第11話

文字数 823文字

 築30年のボロいアパートの階段。ところどころ錆びた階段をのぼるたびに、ギシギシときしむ音が響く。その音を聞くと帰ってきたと思うくらいには、愛着が湧いてしまっている。

 雨はもうあがっていて、月が雲の間から覗いている。ぴんと冷え切った空気を湛えた空に、磨きこまれたように光るまんまるの月。

『遊! ほらおいで! 月が綺麗だよ。まんまるお月さま、みてみて!』

 母親がはしゃいだ声で、俺を窓際まで呼んだことを思い出す。多分俺は3歳とか4歳位で、他の記憶はあまり無いのに、母親の無邪気な笑顔と冴え冴えとした月だけは、ひどくクリアに思い出せる。そう、ちょうど今夜みたいな……。

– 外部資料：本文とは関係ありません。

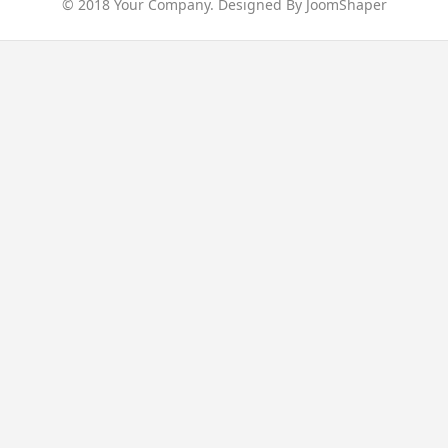
© 2018 Your Company. Designed By
JoomShaper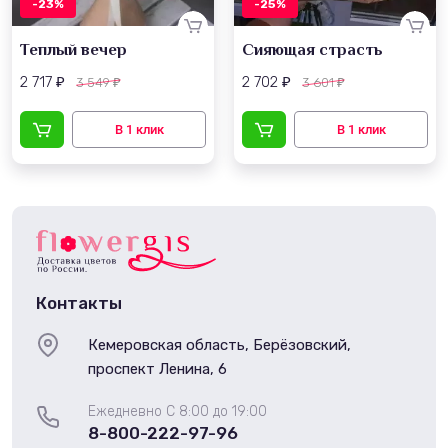
-23%
-25%
Теплый вечер
Сияющая страсть
2 717
2 702
3 549
3 601
₽
₽
₽
₽
Контакты
Кемеровская область, Берёзовский,
проспект Ленина, 6
Ежедневно С 8:00 до 19:00
8-800-222-97-96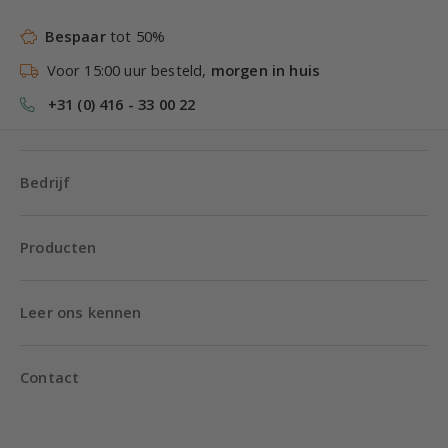
Bespaar
tot 50%
Voor 15:00 uur besteld,
morgen in huis
+31 (0) 416 - 33 00 22
Bedrijf
Producten
Leer ons kennen
Contact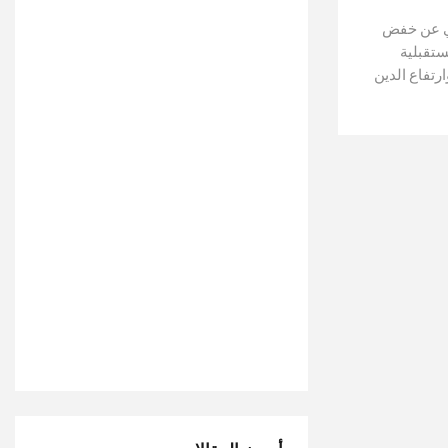
ني عن خفض
رة المستقبلية
رتفاع الدين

 なんでこんなことを思い出したのか。ちらりと真琴の顔が頭を過り、小さく首を振って苦笑する。そんなことをぼんやりと考えていて、部屋の前にうずくまるデカい塊に気づかず、軽くつまづいてしまった。

「うわっ」

 びっくりして小さく叫ぶと、塊がもぞり、と動いた。

「あー、ようやく帰ってきた……」

 大きなあくびをして、うーんと両手を伸ばす塊。しばらくその塊を凝視したあと、大きくため息をついてしまった。

(しずく)、お前なにやってんだよ」

 驚きを通り越し、呆れている俺の声に動じる様子もなく、雫はよいしょ、とババくさい掛け声をかけて立ち上がった。

「何って、遊のことを待っていたに決まってんじゃん」

 色素が抜けてほとんどプラチナみたいな栗色のショートカットを揺らして笑う。それでもまだ眠そうな瞳は、いつもの半分くらいしか開いてない。顔は白いのに、頬だけがまるで雪道を走ってきた子供のように紅い。

「今日、俺がバイトに入ってるって知ってるだろ。なんでこんな寒いのに、こんなトコで待ってんだよ」

 熱でも出したのではないかと雫の額に手を当てると、全くの平熱。少しほっとして、とりあえず鍵をあけようと、手を離そうとした時だった。雫は俺の手首をぎゅっと掴んでニコリと微笑んだ。